Nächste Seite: Barenboims Saisonhöhepunkt und Ausblick 2008
Höhepunkt: West-Eastern Divan Orchestra
Festspielpräsidentin
Helga Rabl-Stadler bezeichnete die Gastspiele des West-Eastern Divan
Orchestras als "Höhepunkte der Saison", und Konzertchef
Hinterhäuser sagte, Daniel Barenboim habe auf den Punkt gebracht, dass
Kunst, Gesellschaft und Politik untrennbar zusammen gehörten. Für 2008 hat
Hinterhäuser das Simon Bolivar Youth Orchestra aus Venezuela eingeladen. In
diesem musikalischen Sozialprojekt musizieren Jugendliche aus
südamerikanischen Slums auf höchstem Niveau. Im Umfeld dieses
Symphonieorchesters bekamen insgesamt 200.000 junge Leute ein Instrument und
eine Musikausbildung.
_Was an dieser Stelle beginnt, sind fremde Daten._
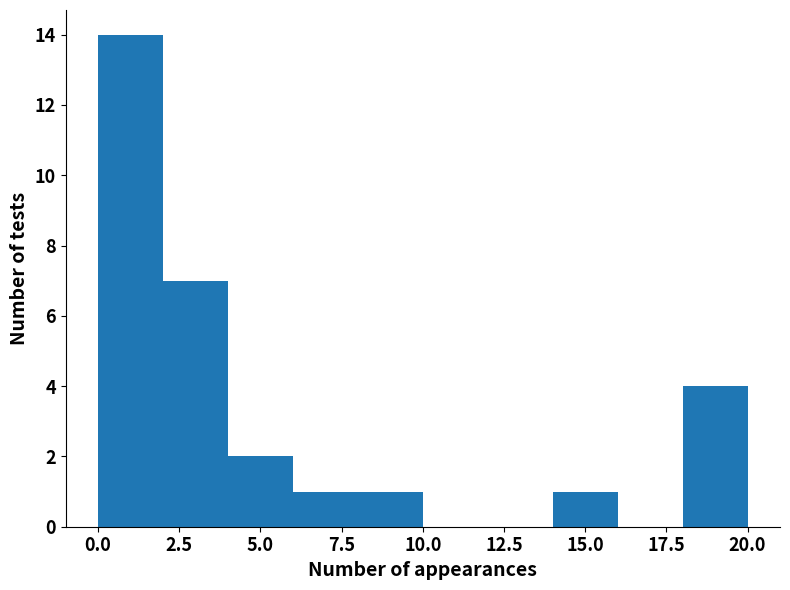

Reading left to right, transcribe this chart: for each bar, give the range it covers on the x-axis and its height. The values are not printed on the chart, so give them approximately, as read against the axis.

0 to 2: 14
2 to 4: 7
4 to 6: 2
6 to 8: 1
8 to 10: 1
10 to 12: 0
12 to 14: 0
14 to 16: 1
16 to 18: 0
18 to 20: 4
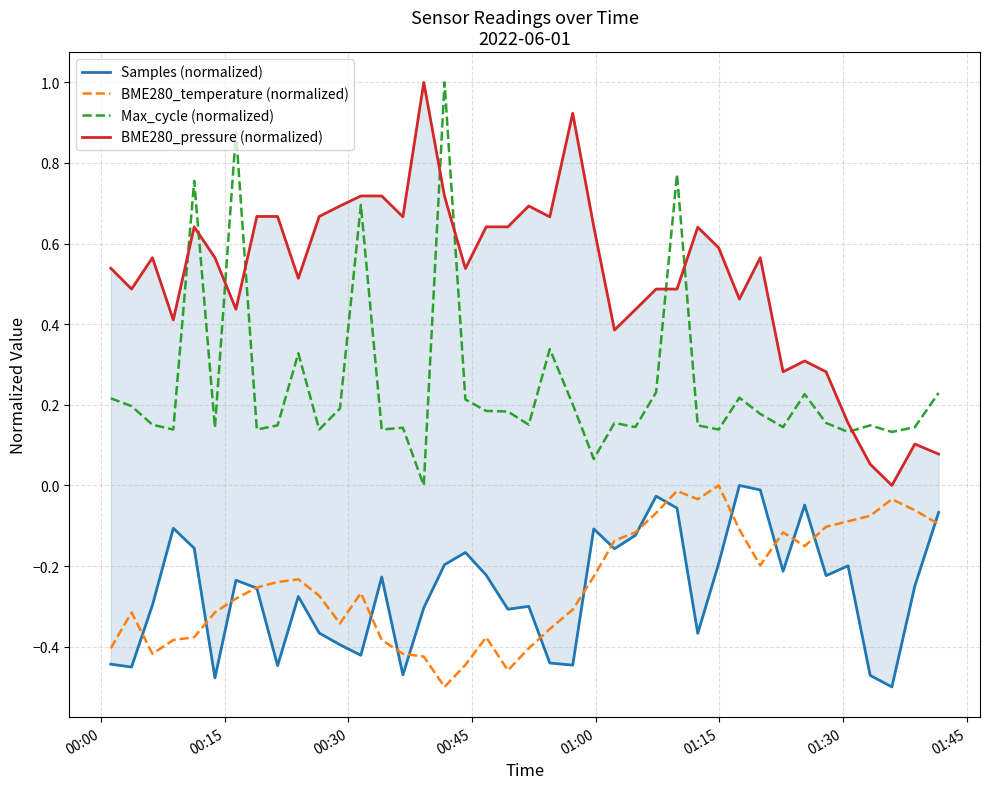

True or false: BME280_temperature (normalized) and Max_cycle (normalized) intersect in this chart.

False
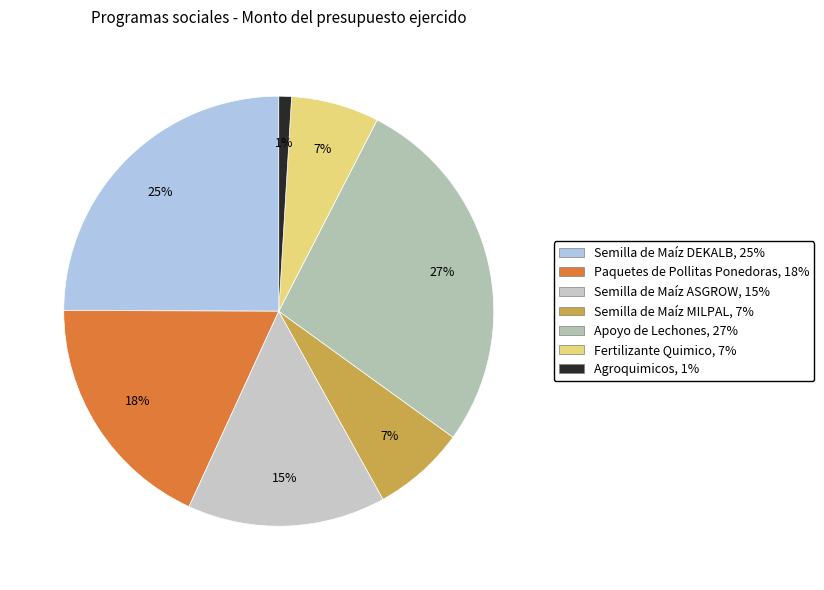

To the nearest percent, what is the difference between the largest and smallest slice percentages?

26%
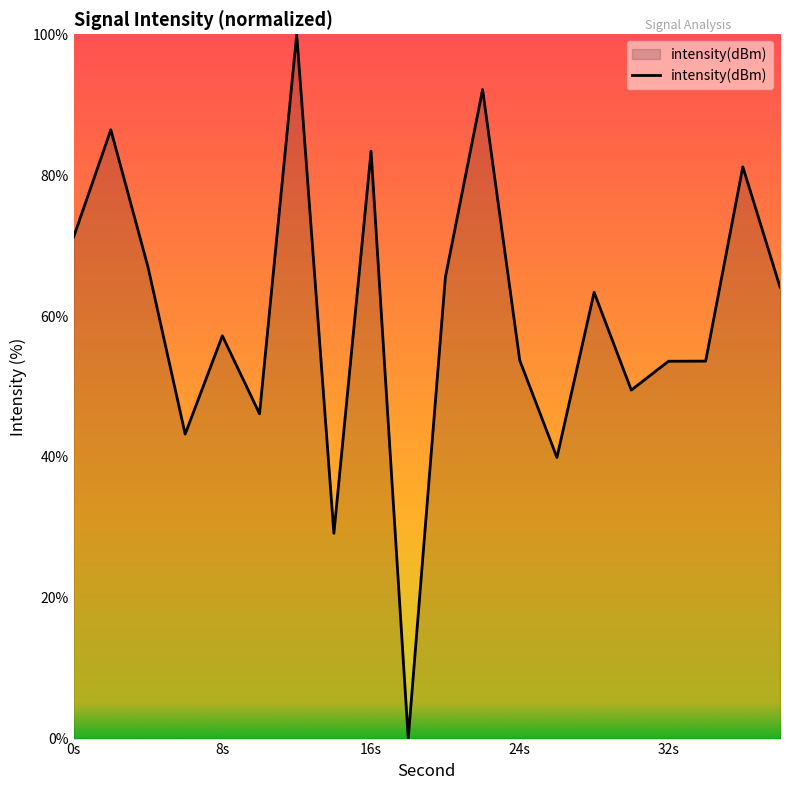

True or false: the data has more than 0 interior local peaks.

True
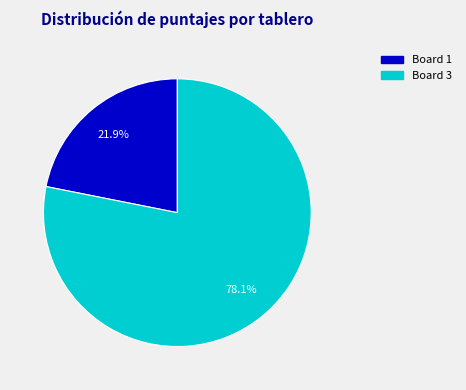

Is there a majority slice in this chart?

Yes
In Salzburg wird das Simon Bolivar Youth Orchestra mit
seinem Chef Gustavo Dudamel eine "Schule des Hörens"
gestalten.
Cleveland Orchestra
Statt der vielen Gastorchester wird das
Cleveland Orchestra eine zentrale Rolle spielen, und Salvatore Sciarrino
wird die Reihe "Kontinent" prägen. Zum Festspielsommer 2007 sagte
Hinterhäuser, das Revitalisieren der Kollegienkirche als Festspiel-Spielort
sei sein bedeutendster Beitrag. Die Dirigenten der Wiener Philharmoniker 08
heißen Pierre Boulez, Riccardo Muti, Mariss Jansons, Esa-Pekka Salonen und
Jonathan Nott.
Kunstanspruch
Tatsächlich ist das Publikum auch bei den "sperrigen"
Programmteilen mitgegangen und hat zum Beispiel der Reihe "Kontinent
Scelsi" eine Auslastung von 70 Prozent beschert. "Wir haben einen
Anspruch formuliert und das Publikum gefordert. Und wir haben sehr viel vom
Publikum zurück gekriegt", so Hinterhäuser.